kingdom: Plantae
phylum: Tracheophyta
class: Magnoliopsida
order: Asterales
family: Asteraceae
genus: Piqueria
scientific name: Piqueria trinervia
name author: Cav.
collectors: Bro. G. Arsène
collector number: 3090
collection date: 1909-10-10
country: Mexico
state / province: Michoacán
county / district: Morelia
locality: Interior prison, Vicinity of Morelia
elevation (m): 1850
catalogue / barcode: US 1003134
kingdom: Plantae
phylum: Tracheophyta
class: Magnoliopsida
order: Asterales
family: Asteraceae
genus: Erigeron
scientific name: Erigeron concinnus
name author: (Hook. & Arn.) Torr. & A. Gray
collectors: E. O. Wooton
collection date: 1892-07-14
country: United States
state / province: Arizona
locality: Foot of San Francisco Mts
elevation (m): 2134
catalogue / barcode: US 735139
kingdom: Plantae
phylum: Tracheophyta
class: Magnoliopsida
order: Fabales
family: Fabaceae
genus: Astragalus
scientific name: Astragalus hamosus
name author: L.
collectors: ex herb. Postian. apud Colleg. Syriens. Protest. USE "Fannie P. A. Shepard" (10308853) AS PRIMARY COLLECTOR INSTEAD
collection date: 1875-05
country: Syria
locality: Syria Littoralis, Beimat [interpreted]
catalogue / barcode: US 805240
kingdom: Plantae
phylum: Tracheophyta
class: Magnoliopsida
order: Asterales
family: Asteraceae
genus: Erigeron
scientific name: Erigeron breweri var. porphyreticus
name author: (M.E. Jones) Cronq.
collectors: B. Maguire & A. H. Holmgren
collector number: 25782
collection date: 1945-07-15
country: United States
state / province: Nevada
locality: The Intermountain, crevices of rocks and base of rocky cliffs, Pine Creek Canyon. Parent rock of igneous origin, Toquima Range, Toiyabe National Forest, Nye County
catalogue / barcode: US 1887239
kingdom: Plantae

____________________

The request:
Reproduce all of the rows above line for line, with no changes to any wording.

Answer below:
kingdom: Plantae
phylum: Tracheophyta
class: Magnoliopsida
order: Asterales
family: Asteraceae
genus: Piqueria
scientific name: Piqueria trinervia
name author: Cav.
collectors: Bro. G. Arsène
collector number: 3090
collection date: 1909-10-10
country: Mexico
state / province: Michoacán
county / district: Morelia
locality: Interior prison, Vicinity of Morelia
elevation (m): 1850
catalogue / barcode: US 1003134
kingdom: Plantae
phylum: Tracheophyta
class: Magnoliopsida
order: Asterales
family: Asteraceae
genus: Erigeron
scientific name: Erigeron concinnus
name author: (Hook. & Arn.) Torr. & A. Gray
collectors: E. O. Wooton
collection date: 1892-07-14
country: United States
state / province: Arizona
locality: Foot of San Francisco Mts
elevation (m): 2134
catalogue / barcode: US 735139
kingdom: Plantae
phylum: Tracheophyta
class: Magnoliopsida
order: Fabales
family: Fabaceae
genus: Astragalus
scientific name: Astragalus hamosus
name author: L.
collectors: ex herb. Postian. apud Colleg. Syriens. Protest. USE "Fannie P. A. Shepard" (10308853) AS PRIMARY COLLECTOR INSTEAD
collection date: 1875-05
country: Syria
locality: Syria Littoralis, Beimat [interpreted]
catalogue / barcode: US 805240
kingdom: Plantae
phylum: Tracheophyta
class: Magnoliopsida
order: Asterales
family: Asteraceae
genus: Erigeron
scientific name: Erigeron breweri var. porphyreticus
name author: (M.E. Jones) Cronq.
collectors: B. Maguire & A. H. Holmgren
collector number: 25782
collection date: 1945-07-15
country: United States
state / province: Nevada
locality: The Intermountain, crevices of rocks and base of rocky cliffs, Pine Creek Canyon. Parent rock of igneous origin, Toquima Range, Toiyabe National Forest, Nye County
catalogue / barcode: US 1887239
kingdom: Plantae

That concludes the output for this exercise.